- Panie Doktorze, mam kłopoty z zaśnięciem.
- Proszę brać te czopki, bardzo szybko działają.
Przy następnej wizycie pacjent prosi:
- A mógłbym dostać coś słabszego? Bo jak się budzę to mam jeszcze palec w dupie...

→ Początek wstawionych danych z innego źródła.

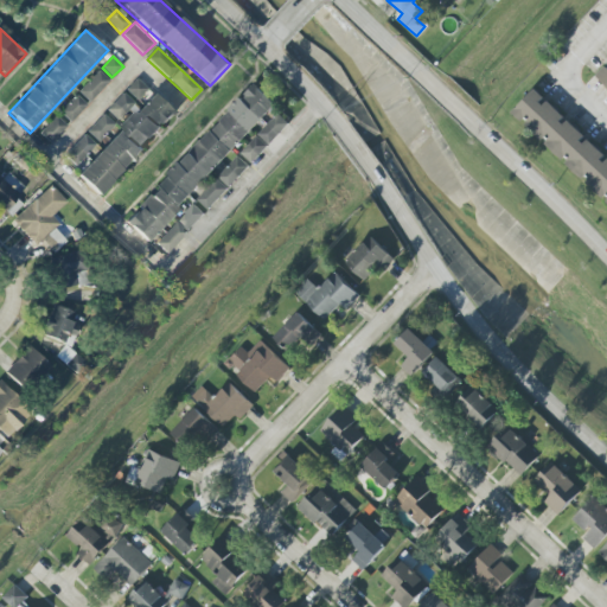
[(606,64),(606,65),(595,77),(606,87),(606,64)]
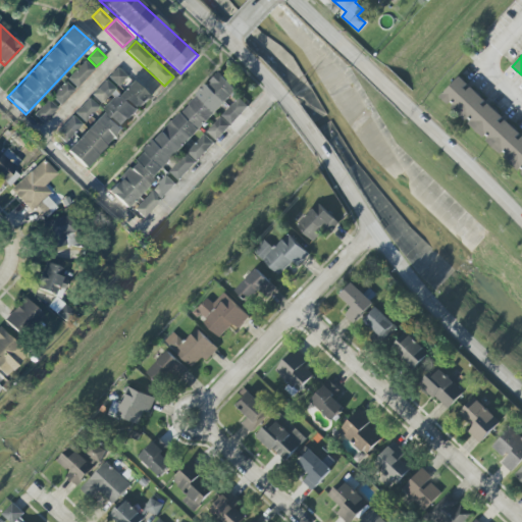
[(67,79),(76,88),(94,69),(85,61),(67,79)]
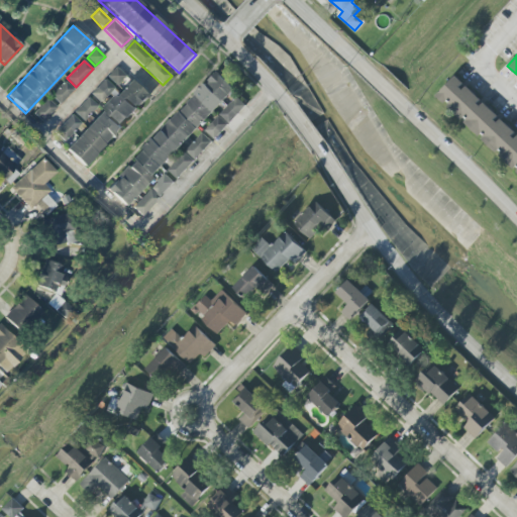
[(107,77),(116,86),(125,76),(116,67),(107,77)]
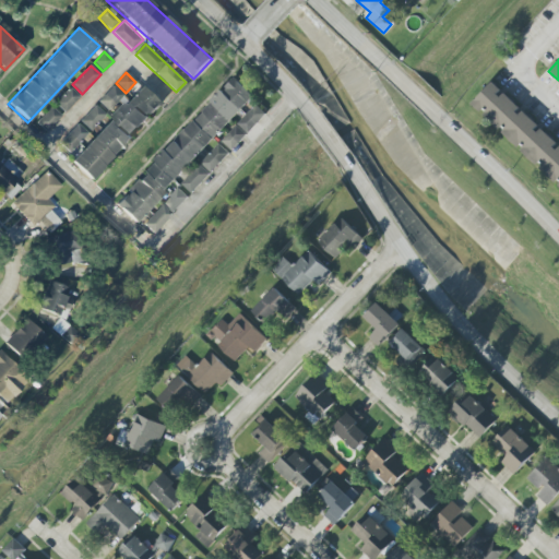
[(254,96),(234,78),(116,205),(135,224),(254,96)]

Wchodzi facet do apteki i cichutkim głosem mówi:
- Nerwosol poproszę...
- Co proszę?
- NERWOSOL k****!!!
Przychodzi facet do apteki:
- Poprosze jakies lekarstwo na zachłannosc.. tylko duzo, duzo, DUZO!!!!*
Wychodzi TIR-ówka z samochodu i na pożegnianie mówi do kierowcy :
...BĄDŹ ZDRÓW!
Przychodzi baba do lekarza cała oblepiona muchami. Lekarz pyta:
- Dlaczego pani do mnie przyszła?
- Zostałam zmuszona
Komisja wojskowa:
- Zawód ojca?
- Ojciec nie żyje...
- Ale kim był?!
- Gruźlikiem...
- Ale co robił?!!
- Kaszlał...
- Ale z czego żył?!!! Z tego się przecież nie żyje!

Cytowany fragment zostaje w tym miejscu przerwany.